Re: Removing conversion of & to & and vice versa when generating url (issue1632042)

Posted by John Hjelmstad <jo...@gmail.com>.
+1 to that. The reason you can't copy-and-paste the URL into your browser
bar is that the URL is unescaped by the browser when it's the value of a
target attribute ie src="value".

Re: the XSRF issue on codereview, that happens occasionally with the tool
and is orthogonal. I've seen it occur when you start an operation but don't
complete it within a period of time (in the tool). A refresh usually fixes
the problem.

--j

On Mon, Jun 14, 2010 at 10:12 AM, Ziv Horesh <zh...@gmail.com> wrote:

>
> If I understand correctly, the html definition call for escaping & with
> &amp;, if only for the small chance of something actually want a value like
> '&lt;' as is.
> So I don't think we want the new logic in your change to disable it.
> What we need is to fix the places it is not converted back correctly.
>
>
>
> On Sat, Jun 12, 2010 at 10:20 PM, <ga...@gmail.com> wrote:
>
>> Reviewers: johnfargo, shindig.remailer_gmail.com, zhoresh,
>>
>> Message:
>>
>> On 2010/06/09 23:04:12, zhoresh wrote:
>>
>>> Good catch in the MutableContent!
>>>
>>
>> Thanks
>>
>>
>>  http://codereview.appspot.com/1632042/diff/2001/3003
>>> File
>>>
>>
>>
>> java/gadgets/src/main/java/org/apache/shindig/gadgets/parse/DefaultHtmlSerializer.java
>>
>>> (left):
>>>
>>
>>  http://codereview.appspot.com/1632042/diff/2001/3003#oldcode169
>>>
>>
>>
>> java/gadgets/src/main/java/org/apache/shindig/gadgets/parse/DefaultHtmlSerializer.java:169:
>>
>>> elem.getNamespaceURI() == null &&
>>> Can you create a test case that show it is not needed? (or maybe I
>>>
>> didn't see
>>
>>> it)

### Entries shown
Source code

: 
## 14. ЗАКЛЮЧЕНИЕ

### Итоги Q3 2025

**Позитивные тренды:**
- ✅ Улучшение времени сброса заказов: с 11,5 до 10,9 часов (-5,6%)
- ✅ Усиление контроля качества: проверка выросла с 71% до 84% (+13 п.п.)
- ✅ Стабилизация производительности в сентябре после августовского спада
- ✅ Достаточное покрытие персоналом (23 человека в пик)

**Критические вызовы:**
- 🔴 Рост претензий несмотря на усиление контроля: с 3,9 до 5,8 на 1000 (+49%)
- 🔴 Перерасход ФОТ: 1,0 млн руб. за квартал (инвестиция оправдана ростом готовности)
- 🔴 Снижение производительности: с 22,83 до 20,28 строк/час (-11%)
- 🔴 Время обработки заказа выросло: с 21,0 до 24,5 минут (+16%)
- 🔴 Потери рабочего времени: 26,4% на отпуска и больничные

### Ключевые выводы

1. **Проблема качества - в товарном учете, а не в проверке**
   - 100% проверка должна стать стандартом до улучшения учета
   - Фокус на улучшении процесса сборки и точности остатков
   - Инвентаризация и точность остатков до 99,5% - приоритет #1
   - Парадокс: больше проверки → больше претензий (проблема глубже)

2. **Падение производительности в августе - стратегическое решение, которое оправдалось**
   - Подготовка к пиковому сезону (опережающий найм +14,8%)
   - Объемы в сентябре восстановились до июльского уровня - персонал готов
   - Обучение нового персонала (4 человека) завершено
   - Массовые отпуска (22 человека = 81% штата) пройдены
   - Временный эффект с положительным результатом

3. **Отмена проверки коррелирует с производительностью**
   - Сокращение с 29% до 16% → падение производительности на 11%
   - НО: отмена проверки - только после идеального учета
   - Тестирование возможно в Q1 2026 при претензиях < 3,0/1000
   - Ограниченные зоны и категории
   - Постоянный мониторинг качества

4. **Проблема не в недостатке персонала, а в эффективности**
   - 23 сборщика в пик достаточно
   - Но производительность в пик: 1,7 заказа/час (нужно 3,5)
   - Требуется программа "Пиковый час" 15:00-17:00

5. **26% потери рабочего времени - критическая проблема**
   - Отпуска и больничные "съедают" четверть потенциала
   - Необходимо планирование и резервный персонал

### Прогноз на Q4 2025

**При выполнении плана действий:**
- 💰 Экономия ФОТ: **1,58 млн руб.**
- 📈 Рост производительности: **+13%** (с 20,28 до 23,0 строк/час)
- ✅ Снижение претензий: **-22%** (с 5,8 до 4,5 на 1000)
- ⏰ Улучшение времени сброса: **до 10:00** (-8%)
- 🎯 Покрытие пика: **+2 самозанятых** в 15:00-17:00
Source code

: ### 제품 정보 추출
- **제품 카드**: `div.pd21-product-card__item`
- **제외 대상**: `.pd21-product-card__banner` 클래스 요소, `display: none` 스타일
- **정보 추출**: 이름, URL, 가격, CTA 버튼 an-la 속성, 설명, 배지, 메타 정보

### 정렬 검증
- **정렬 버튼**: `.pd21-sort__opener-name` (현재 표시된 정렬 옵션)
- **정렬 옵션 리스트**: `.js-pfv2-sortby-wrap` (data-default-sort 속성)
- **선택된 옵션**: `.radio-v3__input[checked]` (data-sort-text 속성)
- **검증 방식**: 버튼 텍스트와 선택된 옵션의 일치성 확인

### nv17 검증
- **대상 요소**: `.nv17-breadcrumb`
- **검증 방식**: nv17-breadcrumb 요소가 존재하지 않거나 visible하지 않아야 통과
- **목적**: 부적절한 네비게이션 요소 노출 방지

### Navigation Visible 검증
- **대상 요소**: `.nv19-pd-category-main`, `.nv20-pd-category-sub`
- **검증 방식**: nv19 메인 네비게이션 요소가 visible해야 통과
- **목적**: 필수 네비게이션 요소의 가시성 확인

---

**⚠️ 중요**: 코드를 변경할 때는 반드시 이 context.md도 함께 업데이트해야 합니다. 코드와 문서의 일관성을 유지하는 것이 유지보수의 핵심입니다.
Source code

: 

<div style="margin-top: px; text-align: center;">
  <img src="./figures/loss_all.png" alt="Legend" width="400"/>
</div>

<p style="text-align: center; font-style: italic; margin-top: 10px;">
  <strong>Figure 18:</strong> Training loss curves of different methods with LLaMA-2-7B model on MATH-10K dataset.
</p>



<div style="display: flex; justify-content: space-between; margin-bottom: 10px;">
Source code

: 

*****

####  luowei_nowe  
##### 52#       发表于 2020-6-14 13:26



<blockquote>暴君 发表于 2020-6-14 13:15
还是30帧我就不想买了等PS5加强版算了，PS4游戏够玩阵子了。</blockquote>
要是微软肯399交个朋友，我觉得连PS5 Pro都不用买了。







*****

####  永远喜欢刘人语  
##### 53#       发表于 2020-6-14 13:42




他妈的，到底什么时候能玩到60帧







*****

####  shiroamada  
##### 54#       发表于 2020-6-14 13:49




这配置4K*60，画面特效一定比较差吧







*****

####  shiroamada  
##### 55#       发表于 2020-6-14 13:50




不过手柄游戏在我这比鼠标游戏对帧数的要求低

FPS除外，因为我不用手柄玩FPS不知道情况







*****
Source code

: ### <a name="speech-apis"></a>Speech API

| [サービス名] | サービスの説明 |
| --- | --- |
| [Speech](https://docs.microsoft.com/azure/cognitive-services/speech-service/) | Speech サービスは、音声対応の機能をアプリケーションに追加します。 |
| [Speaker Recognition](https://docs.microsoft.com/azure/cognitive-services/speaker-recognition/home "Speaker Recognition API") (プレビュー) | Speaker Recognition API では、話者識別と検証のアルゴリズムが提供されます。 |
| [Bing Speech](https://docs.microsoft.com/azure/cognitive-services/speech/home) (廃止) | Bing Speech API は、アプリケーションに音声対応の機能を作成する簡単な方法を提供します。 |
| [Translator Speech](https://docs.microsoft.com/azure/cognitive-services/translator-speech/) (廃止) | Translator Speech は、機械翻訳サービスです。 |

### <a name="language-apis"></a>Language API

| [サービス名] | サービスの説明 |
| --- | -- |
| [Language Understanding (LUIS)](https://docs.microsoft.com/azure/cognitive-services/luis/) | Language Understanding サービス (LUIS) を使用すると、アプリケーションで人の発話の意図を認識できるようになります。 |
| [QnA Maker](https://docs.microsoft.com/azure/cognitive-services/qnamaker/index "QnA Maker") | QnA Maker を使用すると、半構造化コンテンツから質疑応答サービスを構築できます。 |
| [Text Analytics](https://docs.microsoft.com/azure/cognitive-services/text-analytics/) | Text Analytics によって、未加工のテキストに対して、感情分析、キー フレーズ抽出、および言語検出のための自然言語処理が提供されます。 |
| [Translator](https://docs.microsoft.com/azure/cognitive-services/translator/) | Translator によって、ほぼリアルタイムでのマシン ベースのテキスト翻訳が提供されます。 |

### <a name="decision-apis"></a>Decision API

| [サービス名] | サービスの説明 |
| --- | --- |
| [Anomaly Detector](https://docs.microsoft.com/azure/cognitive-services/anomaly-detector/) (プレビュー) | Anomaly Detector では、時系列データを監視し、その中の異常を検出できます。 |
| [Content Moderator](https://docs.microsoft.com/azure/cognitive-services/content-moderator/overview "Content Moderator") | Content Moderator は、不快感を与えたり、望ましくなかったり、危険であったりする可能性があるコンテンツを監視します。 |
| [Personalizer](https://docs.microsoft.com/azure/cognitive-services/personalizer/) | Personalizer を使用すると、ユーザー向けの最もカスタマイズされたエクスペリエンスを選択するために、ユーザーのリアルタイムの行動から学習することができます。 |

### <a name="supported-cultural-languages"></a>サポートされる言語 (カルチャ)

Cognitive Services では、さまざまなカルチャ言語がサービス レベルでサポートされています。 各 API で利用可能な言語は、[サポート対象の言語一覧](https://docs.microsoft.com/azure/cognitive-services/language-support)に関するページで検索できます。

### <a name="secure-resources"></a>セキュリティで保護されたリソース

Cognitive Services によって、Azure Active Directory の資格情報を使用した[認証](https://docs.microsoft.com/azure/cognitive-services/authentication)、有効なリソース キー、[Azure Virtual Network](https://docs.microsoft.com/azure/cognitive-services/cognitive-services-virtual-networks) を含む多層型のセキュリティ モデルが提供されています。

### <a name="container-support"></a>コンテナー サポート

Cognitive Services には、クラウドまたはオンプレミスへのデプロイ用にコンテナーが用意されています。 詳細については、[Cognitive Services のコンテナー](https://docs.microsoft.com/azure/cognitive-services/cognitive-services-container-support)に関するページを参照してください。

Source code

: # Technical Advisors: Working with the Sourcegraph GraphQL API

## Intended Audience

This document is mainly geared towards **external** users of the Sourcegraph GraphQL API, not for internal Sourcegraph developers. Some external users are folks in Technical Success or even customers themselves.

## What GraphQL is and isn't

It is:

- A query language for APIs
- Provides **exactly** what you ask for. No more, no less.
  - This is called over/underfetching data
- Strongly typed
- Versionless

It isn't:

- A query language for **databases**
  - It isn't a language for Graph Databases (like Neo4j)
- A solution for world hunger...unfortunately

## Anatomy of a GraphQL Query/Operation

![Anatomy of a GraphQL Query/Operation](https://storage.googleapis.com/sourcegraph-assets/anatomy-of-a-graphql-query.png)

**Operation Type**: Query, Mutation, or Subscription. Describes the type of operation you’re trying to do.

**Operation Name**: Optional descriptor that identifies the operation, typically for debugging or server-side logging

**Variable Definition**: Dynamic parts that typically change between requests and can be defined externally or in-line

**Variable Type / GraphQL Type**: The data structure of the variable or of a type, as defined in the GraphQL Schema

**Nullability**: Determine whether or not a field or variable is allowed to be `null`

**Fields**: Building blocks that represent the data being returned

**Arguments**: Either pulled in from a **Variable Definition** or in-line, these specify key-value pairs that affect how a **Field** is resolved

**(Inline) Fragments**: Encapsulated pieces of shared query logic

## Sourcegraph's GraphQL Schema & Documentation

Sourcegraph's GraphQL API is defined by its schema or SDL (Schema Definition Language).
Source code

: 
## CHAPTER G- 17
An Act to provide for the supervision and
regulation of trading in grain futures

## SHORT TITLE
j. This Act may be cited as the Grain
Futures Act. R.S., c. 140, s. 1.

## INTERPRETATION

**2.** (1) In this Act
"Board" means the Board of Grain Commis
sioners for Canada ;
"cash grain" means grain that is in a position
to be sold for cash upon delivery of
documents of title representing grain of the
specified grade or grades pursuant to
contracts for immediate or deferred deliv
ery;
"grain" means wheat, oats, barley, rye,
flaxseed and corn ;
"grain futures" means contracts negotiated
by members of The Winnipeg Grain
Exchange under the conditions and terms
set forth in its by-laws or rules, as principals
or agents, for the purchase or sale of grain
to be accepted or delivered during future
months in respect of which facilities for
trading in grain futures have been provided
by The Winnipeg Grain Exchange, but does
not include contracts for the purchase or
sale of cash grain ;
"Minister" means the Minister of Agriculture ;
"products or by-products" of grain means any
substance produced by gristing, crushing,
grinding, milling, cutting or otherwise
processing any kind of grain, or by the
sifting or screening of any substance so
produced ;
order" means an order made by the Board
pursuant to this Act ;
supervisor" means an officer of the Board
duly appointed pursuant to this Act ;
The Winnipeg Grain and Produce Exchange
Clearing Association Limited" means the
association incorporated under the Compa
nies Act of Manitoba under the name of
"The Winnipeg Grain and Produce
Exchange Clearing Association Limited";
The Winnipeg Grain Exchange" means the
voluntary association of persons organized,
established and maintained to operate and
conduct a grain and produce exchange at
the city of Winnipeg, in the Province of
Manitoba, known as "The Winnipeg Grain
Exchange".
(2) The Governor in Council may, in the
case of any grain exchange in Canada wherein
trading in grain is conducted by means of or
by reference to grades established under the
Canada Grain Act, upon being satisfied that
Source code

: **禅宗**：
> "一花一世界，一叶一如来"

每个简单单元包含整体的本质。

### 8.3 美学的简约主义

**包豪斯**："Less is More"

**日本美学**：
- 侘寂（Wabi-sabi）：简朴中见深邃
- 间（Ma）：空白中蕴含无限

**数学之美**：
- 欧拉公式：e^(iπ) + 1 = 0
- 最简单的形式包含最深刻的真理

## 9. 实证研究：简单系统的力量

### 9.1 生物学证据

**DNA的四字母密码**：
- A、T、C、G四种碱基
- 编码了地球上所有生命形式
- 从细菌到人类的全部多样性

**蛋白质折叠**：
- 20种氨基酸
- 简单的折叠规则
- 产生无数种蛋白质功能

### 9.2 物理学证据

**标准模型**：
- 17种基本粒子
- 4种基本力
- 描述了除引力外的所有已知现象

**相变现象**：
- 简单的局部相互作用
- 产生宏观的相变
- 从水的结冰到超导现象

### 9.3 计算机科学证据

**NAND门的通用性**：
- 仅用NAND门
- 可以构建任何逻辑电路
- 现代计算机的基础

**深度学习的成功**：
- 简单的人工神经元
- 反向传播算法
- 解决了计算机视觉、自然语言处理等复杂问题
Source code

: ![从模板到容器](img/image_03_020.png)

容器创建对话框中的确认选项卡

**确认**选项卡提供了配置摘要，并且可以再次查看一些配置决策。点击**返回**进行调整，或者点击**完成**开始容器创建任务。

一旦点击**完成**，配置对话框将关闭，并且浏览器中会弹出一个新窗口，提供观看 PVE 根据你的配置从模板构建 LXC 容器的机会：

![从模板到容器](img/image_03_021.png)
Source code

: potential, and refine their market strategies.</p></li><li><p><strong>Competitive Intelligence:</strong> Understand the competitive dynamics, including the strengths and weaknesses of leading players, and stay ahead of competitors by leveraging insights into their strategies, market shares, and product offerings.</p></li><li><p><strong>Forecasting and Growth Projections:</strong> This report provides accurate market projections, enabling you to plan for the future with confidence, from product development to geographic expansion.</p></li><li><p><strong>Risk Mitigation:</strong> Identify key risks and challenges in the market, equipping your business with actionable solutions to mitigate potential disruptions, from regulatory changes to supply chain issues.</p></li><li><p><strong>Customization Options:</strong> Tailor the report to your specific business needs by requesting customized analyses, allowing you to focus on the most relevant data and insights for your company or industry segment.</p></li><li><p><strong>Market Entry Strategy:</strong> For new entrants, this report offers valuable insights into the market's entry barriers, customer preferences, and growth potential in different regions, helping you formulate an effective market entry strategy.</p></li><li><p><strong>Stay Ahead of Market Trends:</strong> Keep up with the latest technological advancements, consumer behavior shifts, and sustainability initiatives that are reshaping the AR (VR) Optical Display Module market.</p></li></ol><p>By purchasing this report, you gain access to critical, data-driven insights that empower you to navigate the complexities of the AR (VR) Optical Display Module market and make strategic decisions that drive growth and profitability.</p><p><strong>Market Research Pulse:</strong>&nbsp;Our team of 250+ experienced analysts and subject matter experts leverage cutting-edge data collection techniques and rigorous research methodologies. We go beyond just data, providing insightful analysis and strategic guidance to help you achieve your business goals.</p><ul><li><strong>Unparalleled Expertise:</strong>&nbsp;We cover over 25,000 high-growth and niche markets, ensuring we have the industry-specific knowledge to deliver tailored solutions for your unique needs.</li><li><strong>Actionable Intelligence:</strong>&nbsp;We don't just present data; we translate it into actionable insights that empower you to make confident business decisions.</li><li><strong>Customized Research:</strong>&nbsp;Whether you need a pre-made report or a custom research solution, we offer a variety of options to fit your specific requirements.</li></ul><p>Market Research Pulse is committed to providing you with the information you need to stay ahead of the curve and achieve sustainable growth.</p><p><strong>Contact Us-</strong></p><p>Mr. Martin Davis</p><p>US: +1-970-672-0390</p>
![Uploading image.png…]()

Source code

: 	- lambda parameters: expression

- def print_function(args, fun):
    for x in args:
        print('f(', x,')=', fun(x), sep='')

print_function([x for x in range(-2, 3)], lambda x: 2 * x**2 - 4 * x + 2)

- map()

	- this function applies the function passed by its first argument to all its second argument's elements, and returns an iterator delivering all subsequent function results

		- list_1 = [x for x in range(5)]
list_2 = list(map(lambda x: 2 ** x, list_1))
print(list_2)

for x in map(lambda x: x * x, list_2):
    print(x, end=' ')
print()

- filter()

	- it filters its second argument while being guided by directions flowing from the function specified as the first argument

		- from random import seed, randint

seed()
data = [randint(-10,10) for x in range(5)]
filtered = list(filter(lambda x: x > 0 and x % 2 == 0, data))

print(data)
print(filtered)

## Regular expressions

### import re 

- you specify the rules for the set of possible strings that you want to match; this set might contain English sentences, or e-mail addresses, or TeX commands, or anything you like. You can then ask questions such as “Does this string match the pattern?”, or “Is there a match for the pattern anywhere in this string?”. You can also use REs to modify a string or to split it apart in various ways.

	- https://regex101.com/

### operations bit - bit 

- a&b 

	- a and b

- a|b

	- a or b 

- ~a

### Questions on the material
**A.** Using the thread about escaping & in generated URLs, decide whether each statement agrees with it: (i) John Hjelmstad says a refresh usually fixes the XSRF problem on codereview; (ii) Ziv Horesh wants the new logic in the change to disable the escaping; (iii) Hjelmstad says the XSRF issue is caused by the URL conversion. Answer yes or no for each, and quote the deciding words of the thread.
**B.** Go on with the thread about escaping & in generated URLs, starting after its final sentence.

### Answers to each task
**A.**
(i) Yes: "A refresh usually fixes the problem."
(ii) No: "So I don't think we want the new logic in your change to disable it."
(iii) No: "and is orthogonal"

**B.**
>>>
>>
>>  http://codereview.appspot.com/1632042/diff/2001/3005
>>> File
>>>
>>
>>
>> java/gadgets/src/main/java/org/apache/shindig/gadgets/rewrite/ConcatVisitor.java
>>
>>> (right):
>>>
>>
>>  http://codereview.appspot.com/1632042/diff/2001/3005#newcode135
>>>
>>
>>
>> java/gadgets/src/main/java/org/apache/shindig/gadgets/rewrite/ConcatVisitor.java:135:
>>
>>> concatUri.getUri().toString());
>>> I guess there is a reason why it was added, maybe the right solution
>>>
>> is to fix
>>
>>> the parser?
>>>
>>
>> I thought i understood what was going on, but now i don't.
>>
>> What I think is going on is:
>> Elements created using Document.createElement() method have their
>> getNamespaceURI as null.
>> Elements that are parsed from html or copied / cloned around here and
>> there have their getNamespaceURI as non-null.
>>
>> In both ConcatVistor and RenderingGadgetRewriter, we create elements
>> using createElement and these will have getNamespaceURI() as null. We
>> manually go and replace all occurances of '&' with '&amp;' in the url.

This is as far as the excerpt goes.